(Dataset records)

————————

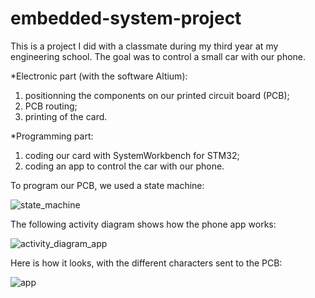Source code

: # embedded-system-project

This is a project I did with a classmate during my third year at my engineering school.
The goal was to control a small car with our phone.

*Electronic part (with the software Altium):
1) positionning the components on our printed circuit board (PCB);
2) PCB routing;
3) printing of the card.

*Programming part:
1) coding our card with SystemWorkbench for STM32;
2) coding an app to control the car with our phone.

To program our PCB, we used a state machine:

![state_machine](https://user-images.githubusercontent.com/46608797/86120365-76f7b600-bad4-11ea-97ca-afef716ad013.png)

The following activity diagram shows how the phone app works:

![activity_diagram_app](https://user-images.githubusercontent.com/46608797/86119811-73affa80-bad3-11ea-80ca-da7767e80786.png)

Here is how it looks, with the different characters sent to the PCB:

![app](https://user-images.githubusercontent.com/46608797/86120730-203eac00-bad5-11ea-8b96-374d101b38b5.png)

————————

● **Request**
Looking at the data above, how many lines hold the string "card"? Reply with only the number.

● **Solution to this problem**
2